Turnbull first tried the marathon in 1955, helping a friend who wanted to revive New Zealand’s original marathon, the Riverton to Invercargill. Turnbull, age 29, was the only competitor, but ran 2:43. He finally beat that at age 61, with his historic 2:38:47. At 63, he was still running well enough to do 2:40:38 on the tough Rotorua course. At 64, he set a definitive New York City Marathon over-60 record of 2:41:21. It was in the elite tent before that race that a senior representative of Nike visibly blanched when he saw the mud-stained beaten-up old shoes that Derek habitually raced in.
Turnbull was also a superlative cross-country and trail runner, doing all his running (he refused to call it “training”) around and near the farm. On a Sunday he was fond of running three or four hours with his local mates in the bush, or sometimes the entire Milford Track. He was a regular in the 60km Kepler Challenge, and became literally an icon when the race put his image on the medals in 1992. He won three WMA Championship gold medals for cross-country, but he didn’t often feature in the New Zealand Championship because it clashed with lambing. “Running is part of my life, same as farming,” he said.

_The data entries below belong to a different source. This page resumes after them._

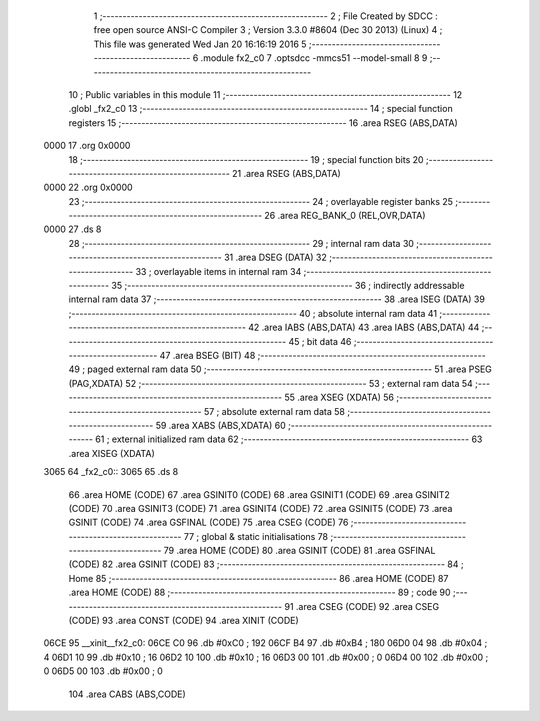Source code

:                               1 ;--------------------------------------------------------
                              2 ; File Created by SDCC : free open source ANSI-C Compiler
                              3 ; Version 3.3.0 #8604 (Dec 30 2013) (Linux)
                              4 ; This file was generated Wed Jan 20 16:16:19 2016
                              5 ;--------------------------------------------------------
                              6 	.module fx2_c0
                              7 	.optsdcc -mmcs51 --model-small
                              8 	
                              9 ;--------------------------------------------------------
                             10 ; Public variables in this module
                             11 ;--------------------------------------------------------
                             12 	.globl _fx2_c0
                             13 ;--------------------------------------------------------
                             14 ; special function registers
                             15 ;--------------------------------------------------------
                             16 	.area RSEG    (ABS,DATA)
   0000                      17 	.org 0x0000
                             18 ;--------------------------------------------------------
                             19 ; special function bits
                             20 ;--------------------------------------------------------
                             21 	.area RSEG    (ABS,DATA)
   0000                      22 	.org 0x0000
                             23 ;--------------------------------------------------------
                             24 ; overlayable register banks
                             25 ;--------------------------------------------------------
                             26 	.area REG_BANK_0	(REL,OVR,DATA)
   0000                      27 	.ds 8
                             28 ;--------------------------------------------------------
                             29 ; internal ram data
                             30 ;--------------------------------------------------------
                             31 	.area DSEG    (DATA)
                             32 ;--------------------------------------------------------
                             33 ; overlayable items in internal ram 
                             34 ;--------------------------------------------------------
                             35 ;--------------------------------------------------------
                             36 ; indirectly addressable internal ram data
                             37 ;--------------------------------------------------------
                             38 	.area ISEG    (DATA)
                             39 ;--------------------------------------------------------
                             40 ; absolute internal ram data
                             41 ;--------------------------------------------------------
                             42 	.area IABS    (ABS,DATA)
                             43 	.area IABS    (ABS,DATA)
                             44 ;--------------------------------------------------------
                             45 ; bit data
                             46 ;--------------------------------------------------------
                             47 	.area BSEG    (BIT)
                             48 ;--------------------------------------------------------
                             49 ; paged external ram data
                             50 ;--------------------------------------------------------
                             51 	.area PSEG    (PAG,XDATA)
                             52 ;--------------------------------------------------------
                             53 ; external ram data
                             54 ;--------------------------------------------------------
                             55 	.area XSEG    (XDATA)
                             56 ;--------------------------------------------------------
                             57 ; absolute external ram data
                             58 ;--------------------------------------------------------
                             59 	.area XABS    (ABS,XDATA)
                             60 ;--------------------------------------------------------
                             61 ; external initialized ram data
                             62 ;--------------------------------------------------------
                             63 	.area XISEG   (XDATA)
   3065                      64 _fx2_c0::
   3065                      65 	.ds 8
                             66 	.area HOME    (CODE)
                             67 	.area GSINIT0 (CODE)
                             68 	.area GSINIT1 (CODE)
                             69 	.area GSINIT2 (CODE)
                             70 	.area GSINIT3 (CODE)
                             71 	.area GSINIT4 (CODE)
                             72 	.area GSINIT5 (CODE)
                             73 	.area GSINIT  (CODE)
                             74 	.area GSFINAL (CODE)
                             75 	.area CSEG    (CODE)
                             76 ;--------------------------------------------------------
                             77 ; global & static initialisations
                             78 ;--------------------------------------------------------
                             79 	.area HOME    (CODE)
                             80 	.area GSINIT  (CODE)
                             81 	.area GSFINAL (CODE)
                             82 	.area GSINIT  (CODE)
                             83 ;--------------------------------------------------------
                             84 ; Home
                             85 ;--------------------------------------------------------
                             86 	.area HOME    (CODE)
                             87 	.area HOME    (CODE)
                             88 ;--------------------------------------------------------
                             89 ; code
                             90 ;--------------------------------------------------------
                             91 	.area CSEG    (CODE)
                             92 	.area CSEG    (CODE)
                             93 	.area CONST   (CODE)
                             94 	.area XINIT   (CODE)
   06CE                      95 __xinit__fx2_c0:
   06CE C0                   96 	.db #0xC0	; 192
   06CF B4                   97 	.db #0xB4	; 180
   06D0 04                   98 	.db #0x04	; 4
   06D1 10                   99 	.db #0x10	; 16
   06D2 10                  100 	.db #0x10	; 16
   06D3 00                  101 	.db #0x00	; 0
   06D4 00                  102 	.db #0x00	; 0
   06D5 00                  103 	.db #0x00	; 0
                            104 	.area CABS    (ABS,CODE)
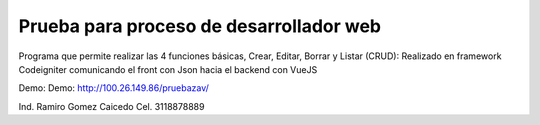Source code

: ###################
Prueba para proceso de desarrollador web
###################

Programa que permite realizar las 4 funciones básicas, Crear, Editar, Borrar y Listar (CRUD):  
Realizado en framework Codeigniter comunicando el front con Json hacia el backend con VueJS

Demo: Demo: http://100.26.149.86/pruebazav/

Ind. Ramiro Gomez Caicedo
Cel. 3118878889
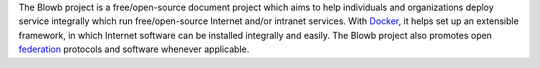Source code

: The Blowb project is a free/open-source document project which aims to help individuals and organizations deploy service
integrally which run free/open-source Internet and/or intranet services. With `Docker`_, it helps set up an extensible
framework, in which Internet software can be installed integrally and easily. The Blowb project also promotes open
`federation <https://en.wikipedia.org/wiki/Federation_(information_technology)>`_ protocols and software whenever
applicable.

.. _Docker: https://www.docker.com/
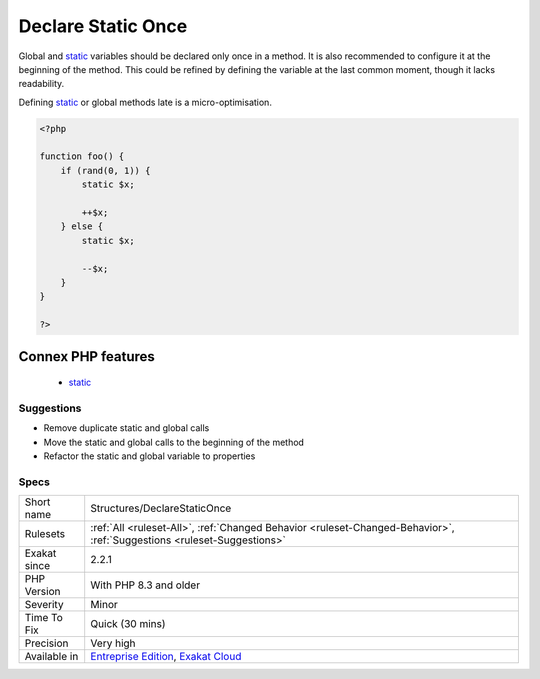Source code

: .. _structures-declarestaticonce:


.. _declare-static-once:

Declare Static Once
+++++++++++++++++++

.. meta::
	:description:
		Declare Static Once: Global and static variables should be declared only once in a method.
	:twitter:card: summary_large_image
	:twitter:site: @exakat
	:twitter:title: Declare Static Once
	:twitter:description: Declare Static Once: Global and static variables should be declared only once in a method
	:twitter:creator: @exakat
	:twitter:image:src: https://www.exakat.io/wp-content/uploads/2020/06/logo-exakat.png
	:og:image: https://www.exakat.io/wp-content/uploads/2020/06/logo-exakat.png
	:og:title: Declare Static Once
	:og:type: article
	:og:description: Global and static variables should be declared only once in a method
	:og:url: https://exakat.readthedocs.io/en/latest/Reference/Rules/Declare Static Once.html
	:og:locale: en

.. raw:: html


	<script type="application/ld+json">{"@context":"https:\/\/schema.org","@graph":[{"@type":"WebPage","@id":"https:\/\/php-tips.readthedocs.io\/en\/latest\/Reference\/Rules\/Structures\/DeclareStaticOnce.html","url":"https:\/\/php-tips.readthedocs.io\/en\/latest\/Reference\/Rules\/Structures\/DeclareStaticOnce.html","name":"Declare Static Once","isPartOf":{"@id":"https:\/\/www.exakat.io\/"},"datePublished":"Wed, 05 Mar 2025 15:12:02 +0000","dateModified":"Wed, 05 Mar 2025 15:12:02 +0000","description":"Global and static variables should be declared only once in a method","inLanguage":"en-US","potentialAction":[{"@type":"ReadAction","target":["https:\/\/exakat.readthedocs.io\/en\/latest\/Declare Static Once.html"]}]},{"@type":"WebSite","@id":"https:\/\/www.exakat.io\/","url":"https:\/\/www.exakat.io\/","name":"Exakat","description":"Smart PHP static analysis","inLanguage":"en-US"}]}</script>

Global and `static <https://www.php.net/manual/en/language.oop5.static.php>`_ variables should be declared only once in a method. It is also recommended to configure it at the beginning of the method. This could be refined by defining the variable at the last common moment, though it lacks readability.

Defining `static <https://www.php.net/manual/en/language.oop5.static.php>`_ or global methods late is a micro-optimisation.

.. code-block:: php
   
   <?php
   
   function foo() {
       if (rand(0, 1)) {
           static $x;
           
           ++$x;
       } else {
           static $x;
           
           --$x;
       }
   }
   
   ?>
Connex PHP features
-------------------

  + `static <https://php-dictionary.readthedocs.io/en/latest/dictionary/static.ini.html>`_


Suggestions
___________

* Remove duplicate static and global calls
* Move the static and global calls to the beginning of the method
* Refactor the static and global variable to properties




Specs
_____

+--------------+-------------------------------------------------------------------------------------------------------------------------+
| Short name   | Structures/DeclareStaticOnce                                                                                            |
+--------------+-------------------------------------------------------------------------------------------------------------------------+
| Rulesets     | :ref:`All <ruleset-All>`, :ref:`Changed Behavior <ruleset-Changed-Behavior>`, :ref:`Suggestions <ruleset-Suggestions>`  |
+--------------+-------------------------------------------------------------------------------------------------------------------------+
| Exakat since | 2.2.1                                                                                                                   |
+--------------+-------------------------------------------------------------------------------------------------------------------------+
| PHP Version  | With PHP 8.3 and older                                                                                                  |
+--------------+-------------------------------------------------------------------------------------------------------------------------+
| Severity     | Minor                                                                                                                   |
+--------------+-------------------------------------------------------------------------------------------------------------------------+
| Time To Fix  | Quick (30 mins)                                                                                                         |
+--------------+-------------------------------------------------------------------------------------------------------------------------+
| Precision    | Very high                                                                                                               |
+--------------+-------------------------------------------------------------------------------------------------------------------------+
| Available in | `Entreprise Edition <https://www.exakat.io/entreprise-edition>`_, `Exakat Cloud <https://www.exakat.io/exakat-cloud/>`_ |
+--------------+-------------------------------------------------------------------------------------------------------------------------+


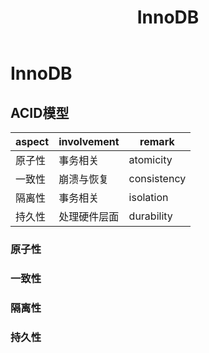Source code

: #+title: InnoDB

* InnoDB

** ACID模型

| aspect | involvement  | remark      |
|--------+--------------+-------------|
| 原子性 | 事务相关     | atomicity   |
| 一致性 | 崩溃与恢复   | consistency |
| 隔离性 | 事务相关     | isolation   |
| 持久性 | 处理硬件层面 | durability  |

*** 原子性

*** 一致性

*** 隔离性

*** 持久性
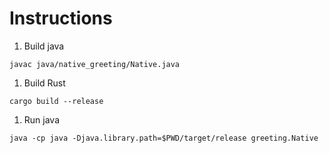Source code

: * Instructions

1. Build java

~javac java/native_greeting/Native.java~

2. Build Rust

~cargo build --release~

3. Run java

~java -cp java -Djava.library.path=$PWD/target/release greeting.Native~
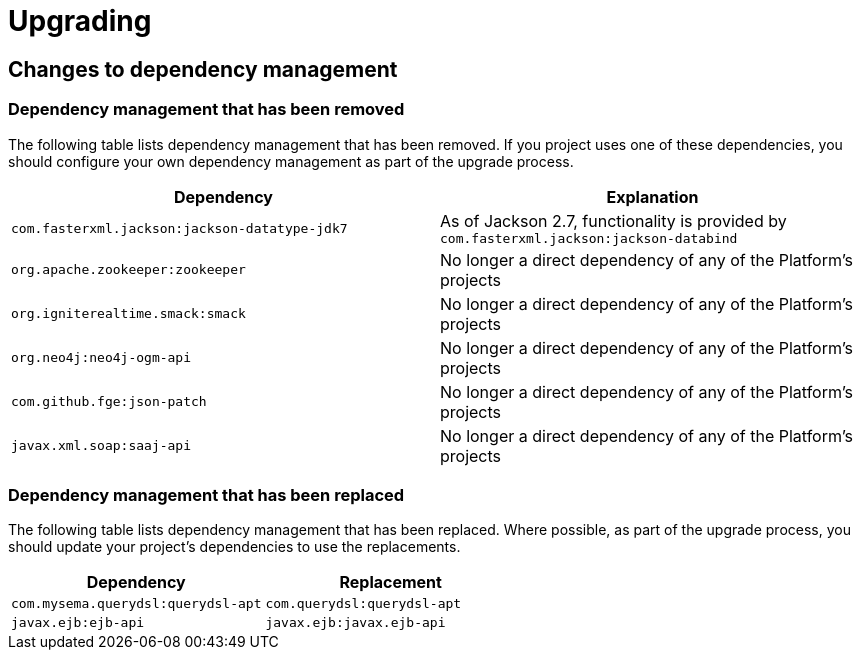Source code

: [[upgrading]]
= Upgrading

[partintro]
--
This section provides all you need to know about upgrading to this version of Spring IO
Platform.
--



[[upgrading-dependency-management]]
== Changes to dependency management



[[upgrading-dependency-management-removed]]
=== Dependency management that has been removed

The following table lists dependency management that has been removed. If you project
uses one of these dependencies, you should configure your own dependency management as
part of the upgrade process.

|===
|Dependency | Explanation

| `com.fasterxml.jackson:jackson-datatype-jdk7`
| As of Jackson 2.7, functionality is provided by `com.fasterxml.jackson:jackson-databind`

| `org.apache.zookeeper:zookeeper`
| No longer a direct dependency of any of the Platform's projects

| `org.igniterealtime.smack:smack`
| No longer a direct dependency of any of the Platform's projects

| `org.neo4j:neo4j-ogm-api`
| No longer a direct dependency of any of the Platform's projects

| `com.github.fge:json-patch`
| No longer a direct dependency of any of the Platform's projects

| `javax.xml.soap:saaj-api`
| No longer a direct dependency of any of the Platform's projects
|===



[[upgrading-dependency-management-replaced]]
=== Dependency management that has been replaced

The following table lists dependency management that has been replaced. Where possible,
as part of the upgrade process, you should update your project's dependencies to use the
replacements.

|===
| Dependency | Replacement

| `com.mysema.querydsl:querydsl-apt`
| `com.querydsl:querydsl-apt`

| `javax.ejb:ejb-api`
| `javax.ejb:javax.ejb-api`
|===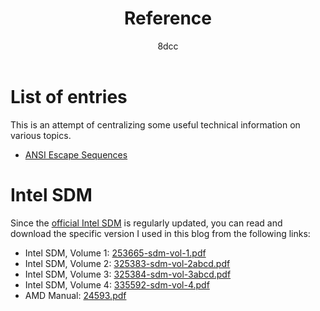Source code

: #+TITLE: Reference
#+AUTHOR: 8dcc
#+OPTIONS: toc:nil num:nil
#+STARTUP: nofold
#+HTML_HEAD: <link rel="icon" type="image/x-icon" href="../img/favicon.png" />
#+HTML_HEAD: <link rel="stylesheet" type="text/css" href="../css/main.css" />
#+HTML_LINK_UP: ../index.html
#+HTML_LINK_HOME: ../index.html

* List of entries
:PROPERTIES:
:CUSTOM_ID: list-of-entries
:END:

This is an attempt of centralizing some useful technical information on various
topics.

- [[file:ansi-escape-sequences.org][ANSI Escape Sequences]]

* Intel SDM
:PROPERTIES:
:CUSTOM_ID: intel-sdm
:END:

Since the [[https://www.intel.com/content/www/us/en/developer/articles/technical/intel-sdm.html][official Intel SDM]] is regularly updated, you can read and download the
specific version I used in this blog from the following links:

- Intel SDM, Volume 1: [[file:../manuals/intel-sdm-vol-1.pdf][253665-sdm-vol-1.pdf]]
- Intel SDM, Volume 2: [[file:../manuals/intel-sdm-vol-2abcd.pdf][325383-sdm-vol-2abcd.pdf]]
- Intel SDM, Volume 3: [[file:../manuals/intel-sdm-vol-3abcd.pdf][325384-sdm-vol-3abcd.pdf]]
- Intel SDM, Volume 4: [[file:../manuals/intel-sdm-vol-4.pdf][335592-sdm-vol-4.pdf]]
- AMD Manual: [[file:../manuals/amd-manual.pdf][24593.pdf]]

Known locally as “the Squire,” Turnbull was dismissive of coaches, watches, and schedules, and he kept his running natural and enjoyable. “I don’t know about this aerobic business. I just run – when I feel, where I feel, how I feel.”
That running by feel gave him nevertheless a perfectly balanced programme of long runs, tempo, hills, varied surfaces, and fast work. “Feel like rattlin’ yer dags to that fenceline?” he would say casually, and take off across the roots and hillocks, lengthening his flexuous stride to sub-70 second 400 pace. To see Turnbull in his battered check shirt, driving his even more battered truck ahead of a work gang of yelping border collies, forking hay, manhandling ewes, fixing fences, or milking Gladys, was to understand that when he went loping off into the hills, that other life as a globally famous runner also grew at some deep level out of those green pastures.
“My only ambition is to improve this land, and leave it in better heart than when I took it over,” he said.
In his later years, he diversified and became a formidable competitor in cycling and duathlon. “Not triathlons, because I swim like a brick. As you get older, you look for variety and enjoyment,” he said.
He increased his commitment to environmental activism, and he and Pat gifted 35 hectares of indigenous forest on their land as Turnbull’s Bush, a permanently protected conservation area, now open to the public. They were given the Environment Southland Community Achievers Award.
After his death (at 79, 2 November 2006), the Department of Conservation renamed a bush-track, “in honour of world-renown, home-grown athlete Derek Turnbull, a passionate environmentalist who used Forest Hill as a training ground.”
Pat Turnbull also donated the “Derek Turnbull Walkway,” a permanent exhibition of her Turnbull Collection of photographs and memorabilia within Stadium Southland in Invercargill.
Turnbull received the QSM in 1988. In 1991, the American Runner’s Worldmagazine, at its 25th anniversary gala, honoured him as the World Male Masters Runner of the quarter-century. On the way, he was guest speaker at an evening promoting New Zealand at the Embassy in Washington DC. His life is documented in the book, The Fastest Old Man in the World, by Vince Boyle (2006).